Glad you got to know your cousin.
Glad you got to know your cousin.
thanks Sally,
I was feeling a bit under the weather with a terrible sore throat. When I wasn`t winning after 4 days and having trouble swallowing, I finally gave in to my daughter and saw the Dr who said it was just a virus and should run it`s course in a week or two at the most. Still a bit sore, but can now eat without a lot of pain, so I am winning. So, i shopuld be back feeling like my old self soon.
My wonderful friend, Thanks for your caring. Sending ((HUGS)) back to you.
I was feeling a bit under the weather with a terrible sore throat. When I wasn`t winning after 4 days and having trouble swallowing, I finally gave in to my daughter and saw the Dr who said it was just a virus and should run it`s course in a week or two at the most. Still a bit sore, but can now eat without a lot of pain, so I am winning. So, i shopuld be back feeling like my old self soon.
My wonderful friend, Thanks for your caring. Sending ((HUGS)) back to you.
I had a feeling you weren't feeling well, Dot, but so glad to see you're doing better now. Take good care of yourself!! ((HUGS))
Before i say anything else I want to say SPAM is gross.
IThat was a great story ans always.
I enjoyed spending time with a few of my uncles and aunts.
I was close to my fathers youngest brother who seemed to get me into trouble alot in laterr years but in a way we grew up together so I closed my eyes to a few things.
But he was there a coupel of times for me.
I remember sitting on the floor in the living room and listening to my uncle Peter tell us stories passed down over the years and about the war.
They were good times then and good ones to remember now
IThat was a great story ans always.
I enjoyed spending time with a few of my uncles and aunts.
I was close to my fathers youngest brother who seemed to get me into trouble alot in laterr years but in a way we grew up together so I closed my eyes to a few things.
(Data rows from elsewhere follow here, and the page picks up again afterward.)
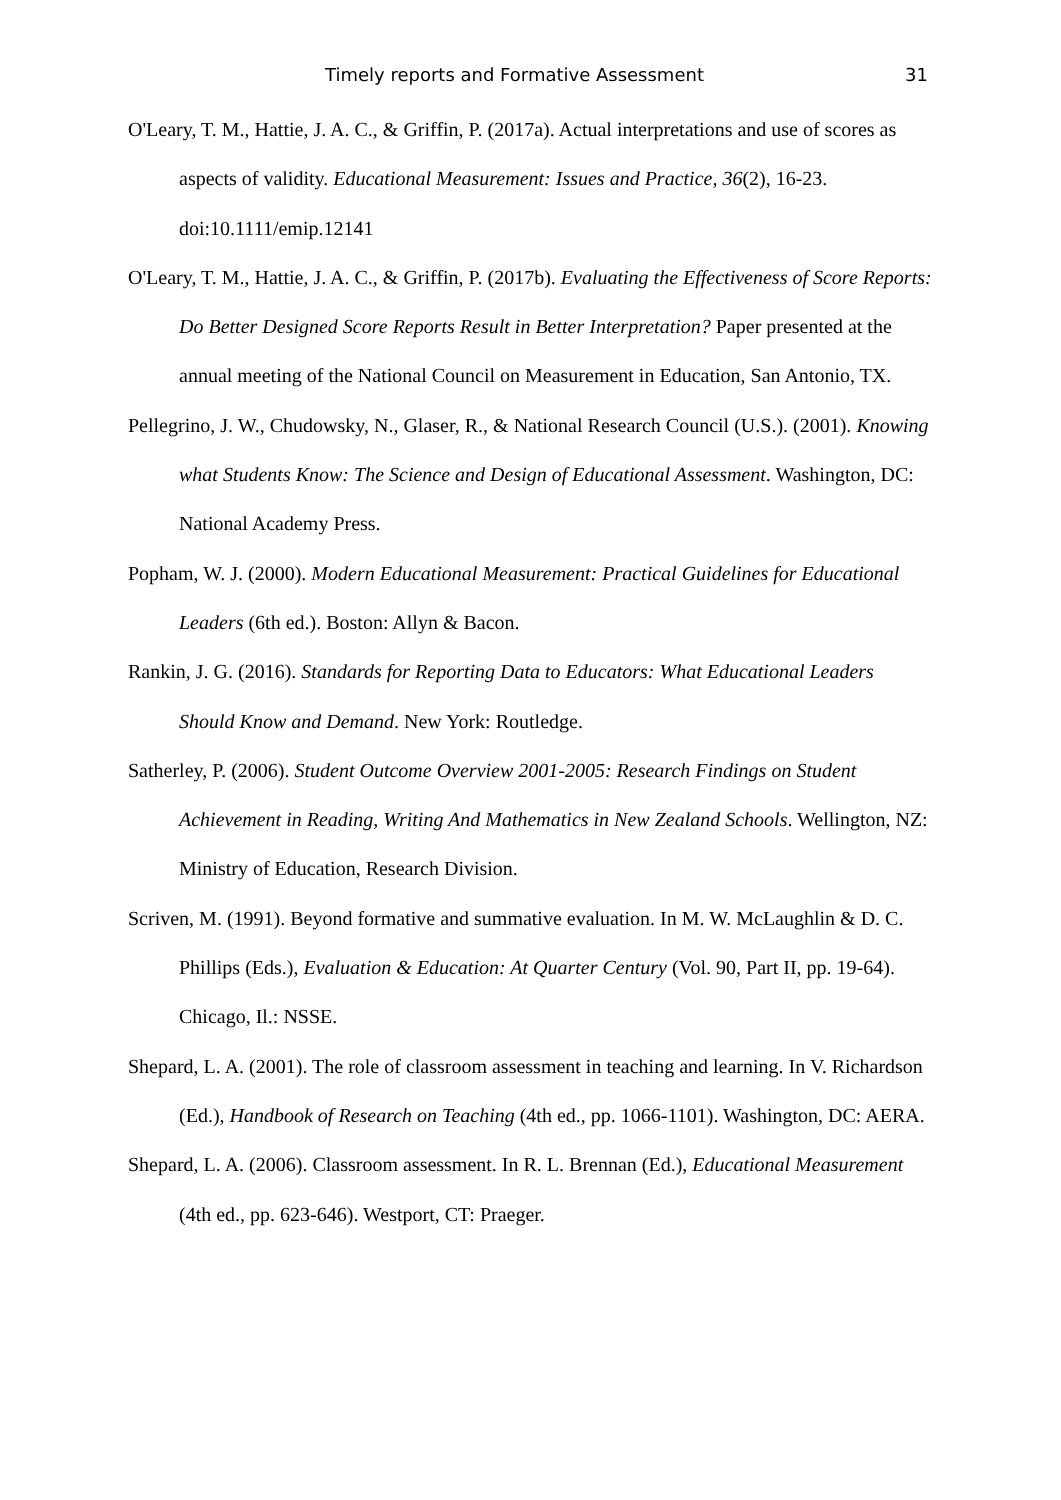Timely reports and Formative Assessment 31
O'Leary, T. M., Hattie, J. A. C., & Griffin, P. (2017a). Actual interpretations and use of scores as aspects of validity. Educational Measurement: Issues and Practice, 36(2), 16-23. doi:10.1111/emip.12141
O'Leary, T. M., Hattie, J. A. C., & Griffin, P. (2017b). Evaluating the Effectiveness of Score Reports: Do Better Designed Score Reports Result in Better Interpretation? Paper presented at the annual meeting of the National Council on Measurement in Education, San Antonio, TX.
Pellegrino, J. W., Chudowsky, N., Glaser, R., & National Research Council (U.S.). (2001). Knowing what Students Know: The Science and Design of Educational Assessment. Washington, DC: National Academy Press.
Popham, W. J. (2000). Modern Educational Measurement: Practical Guidelines for Educational Leaders (6th ed.). Boston: Allyn & Bacon.
Rankin, J. G. (2016). Standards for Reporting Data to Educators: What Educational Leaders Should Know and Demand. New York: Routledge.
Satherley, P. (2006). Student Outcome Overview 2001-2005: Research Findings on Student Achievement in Reading, Writing And Mathematics in New Zealand Schools. Wellington, NZ: Ministry of Education, Research Division.
Scriven, M. (1991). Beyond formative and summative evaluation. In M. W. McLaughlin & D. C. Phillips (Eds.), Evaluation & Education: At Quarter Century (Vol. 90, Part II, pp. 19-64). Chicago, Il.: NSSE.
Shepard, L. A. (2001). The role of classroom assessment in teaching and learning. In V. Richardson (Ed.), Handbook of Research on Teaching (4th ed., pp. 1066-1101). Washington, DC: AERA.
Shepard, L. A. (2006). Classroom assessment. In R. L. Brennan (Ed.), Educational Measurement (4th ed., pp. 623-646). Westport, CT: Praeger.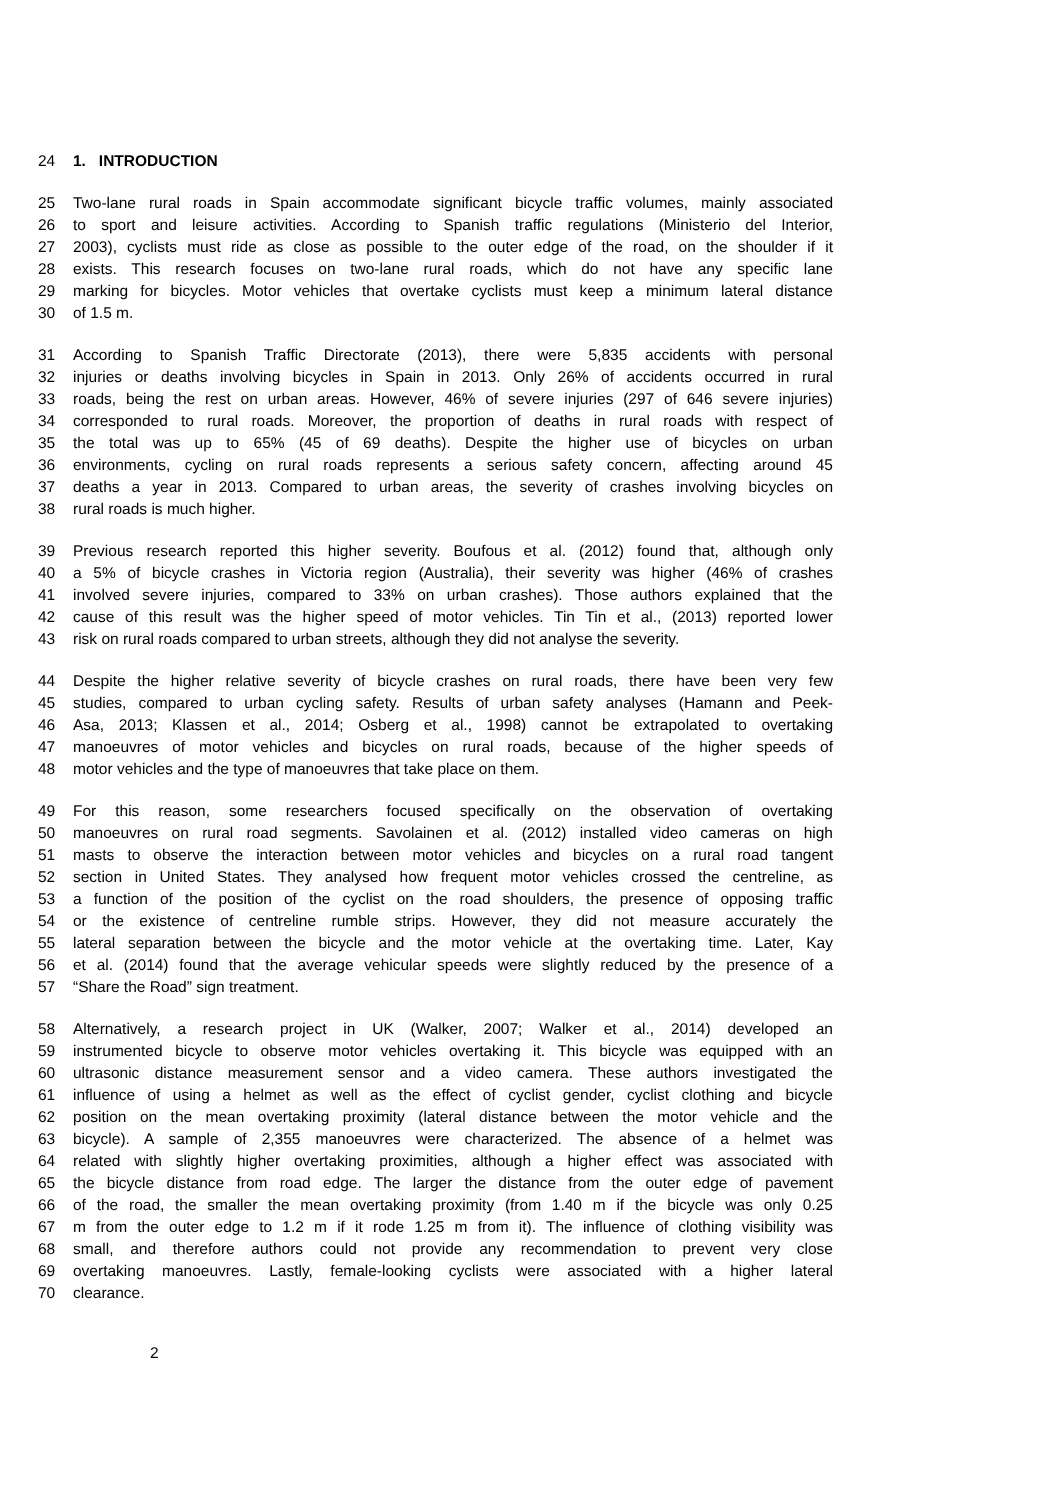24 1. INTRODUCTION
25 Two-lane rural roads in Spain accommodate significant bicycle traffic volumes, mainly associated
26 to sport and leisure activities. According to Spanish traffic regulations (Ministerio del Interior,
27 2003), cyclists must ride as close as possible to the outer edge of the road, on the shoulder if it
28 exists. This research focuses on two-lane rural roads, which do not have any specific lane
29 marking for bicycles. Motor vehicles that overtake cyclists must keep a minimum lateral distance
30 of 1.5 m.
31 According to Spanish Traffic Directorate (2013), there were 5,835 accidents with personal
32 injuries or deaths involving bicycles in Spain in 2013. Only 26% of accidents occurred in rural
33 roads, being the rest on urban areas. However, 46% of severe injuries (297 of 646 severe injuries)
34 corresponded to rural roads. Moreover, the proportion of deaths in rural roads with respect of
35 the total was up to 65% (45 of 69 deaths). Despite the higher use of bicycles on urban
36 environments, cycling on rural roads represents a serious safety concern, affecting around 45
37 deaths a year in 2013. Compared to urban areas, the severity of crashes involving bicycles on
38 rural roads is much higher.
39 Previous research reported this higher severity. Boufous et al. (2012) found that, although only
40 a 5% of bicycle crashes in Victoria region (Australia), their severity was higher (46% of crashes
41 involved severe injuries, compared to 33% on urban crashes). Those authors explained that the
42 cause of this result was the higher speed of motor vehicles. Tin Tin et al., (2013) reported lower
43 risk on rural roads compared to urban streets, although they did not analyse the severity.
44 Despite the higher relative severity of bicycle crashes on rural roads, there have been very few
45 studies, compared to urban cycling safety. Results of urban safety analyses (Hamann and Peek-
46 Asa, 2013; Klassen et al., 2014; Osberg et al., 1998) cannot be extrapolated to overtaking
47 manoeuvres of motor vehicles and bicycles on rural roads, because of the higher speeds of
48 motor vehicles and the type of manoeuvres that take place on them.
49 For this reason, some researchers focused specifically on the observation of overtaking
50 manoeuvres on rural road segments. Savolainen et al. (2012) installed video cameras on high
51 masts to observe the interaction between motor vehicles and bicycles on a rural road tangent
52 section in United States. They analysed how frequent motor vehicles crossed the centreline, as
53 a function of the position of the cyclist on the road shoulders, the presence of opposing traffic
54 or the existence of centreline rumble strips. However, they did not measure accurately the
55 lateral separation between the bicycle and the motor vehicle at the overtaking time. Later, Kay
56 et al. (2014) found that the average vehicular speeds were slightly reduced by the presence of a
57 “Share the Road” sign treatment.
58 Alternatively, a research project in UK (Walker, 2007; Walker et al., 2014) developed an
59 instrumented bicycle to observe motor vehicles overtaking it. This bicycle was equipped with an
60 ultrasonic distance measurement sensor and a video camera. These authors investigated the
61 influence of using a helmet as well as the effect of cyclist gender, cyclist clothing and bicycle
62 position on the mean overtaking proximity (lateral distance between the motor vehicle and the
63 bicycle). A sample of 2,355 manoeuvres were characterized. The absence of a helmet was
64 related with slightly higher overtaking proximities, although a higher effect was associated with
65 the bicycle distance from road edge. The larger the distance from the outer edge of pavement
66 of the road, the smaller the mean overtaking proximity (from 1.40 m if the bicycle was only 0.25
67 m from the outer edge to 1.2 m if it rode 1.25 m from it). The influence of clothing visibility was
68 small, and therefore authors could not provide any recommendation to prevent very close
69 overtaking manoeuvres. Lastly, female-looking cyclists were associated with a higher lateral
70 clearance.
2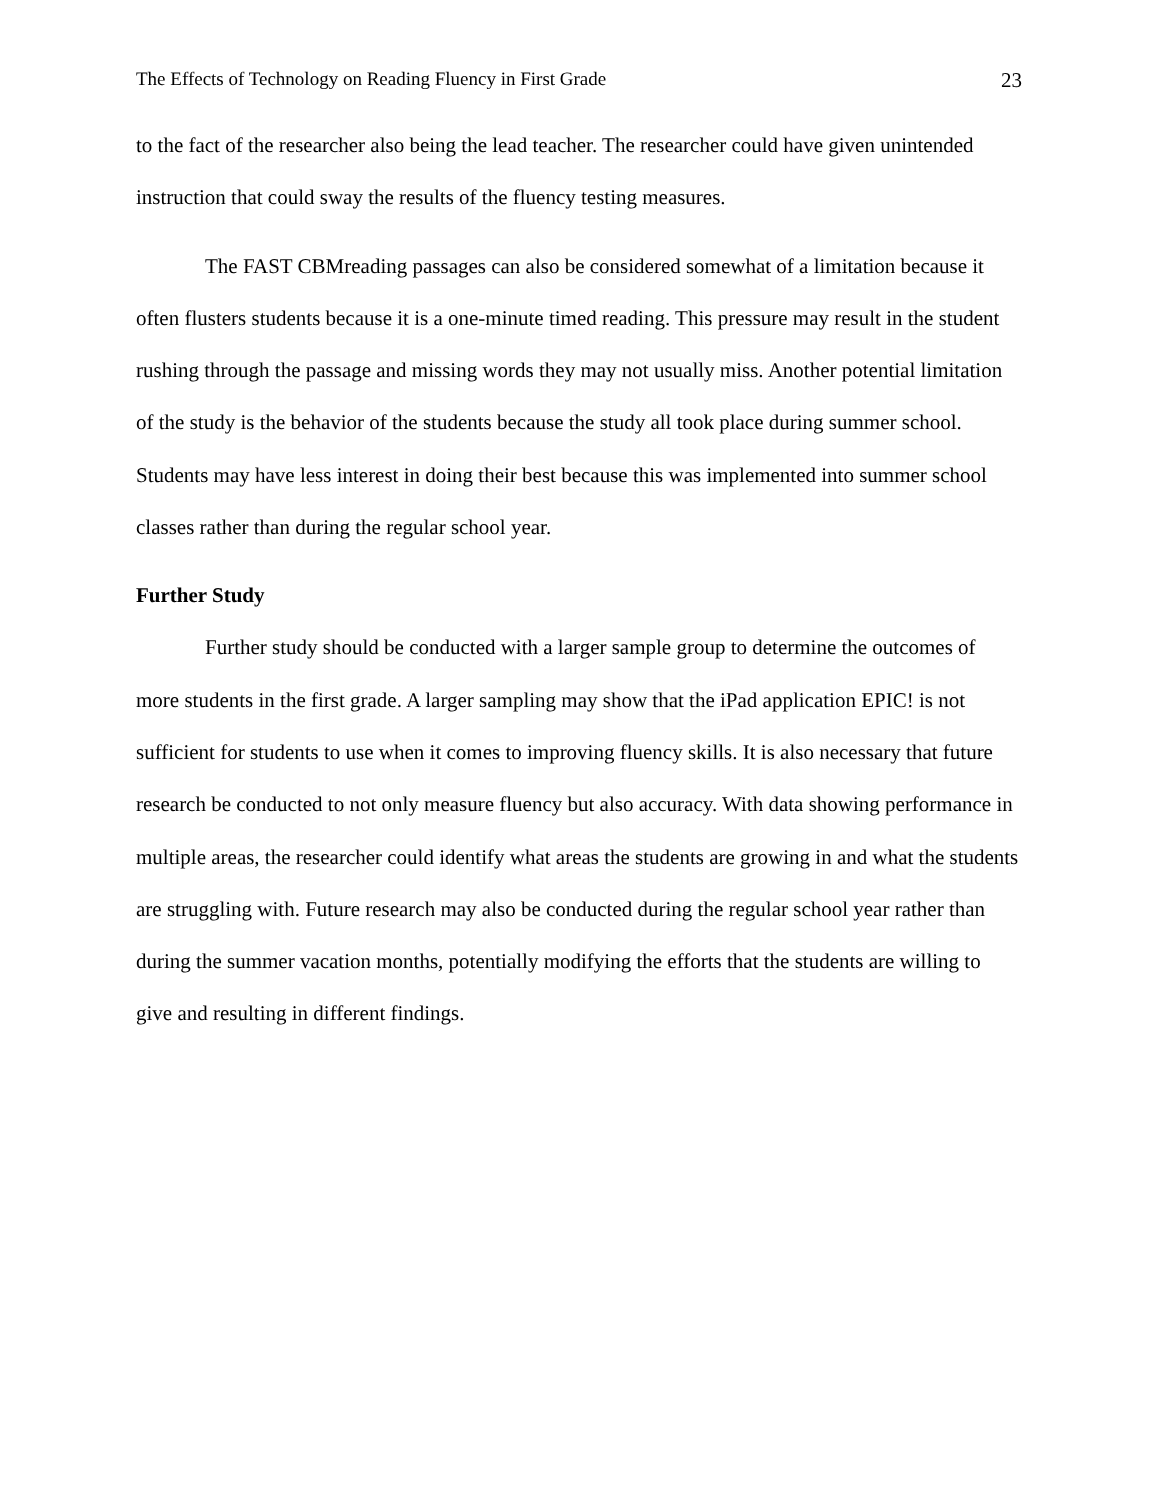The Effects of Technology on Reading Fluency in First Grade 23
to the fact of the researcher also being the lead teacher. The researcher could have given unintended instruction that could sway the results of the fluency testing measures.
The FAST CBMreading passages can also be considered somewhat of a limitation because it often flusters students because it is a one-minute timed reading. This pressure may result in the student rushing through the passage and missing words they may not usually miss. Another potential limitation of the study is the behavior of the students because the study all took place during summer school. Students may have less interest in doing their best because this was implemented into summer school classes rather than during the regular school year.
Further Study
Further study should be conducted with a larger sample group to determine the outcomes of more students in the first grade. A larger sampling may show that the iPad application EPIC! is not sufficient for students to use when it comes to improving fluency skills. It is also necessary that future research be conducted to not only measure fluency but also accuracy. With data showing performance in multiple areas, the researcher could identify what areas the students are growing in and what the students are struggling with. Future research may also be conducted during the regular school year rather than during the summer vacation months, potentially modifying the efforts that the students are willing to give and resulting in different findings.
But he was there a coupel of times for me.
I remember sitting on the floor in the living room and listening to my uncle Peter tell us stories passed down over the years and about the war.
They were good times then and good ones to remember now
Walker I also loved listening to the Aunts and Uncles talking about the past. We can learn so much by just listening. I remember once asking my Mother how she met my Dad. Before she had time to answer me, my Aunt-one of my mother`s sisters- started answering me. Seems my Dad had taken one girl to this friends birthday party and after he took her home, he caught up with my mother and Aunt and insisted on taking them home and from that night on he dropped the other girl and started seeing my Mom only. They were also married a little over 50 years when my Dad passed away. Sometimes I feel like I am walking in my mother`s foot steps as Walt and I were also married a little over 50 years. Not sure i would like to spend 20 years alone like she ended up doing. She must have been awful lonesome.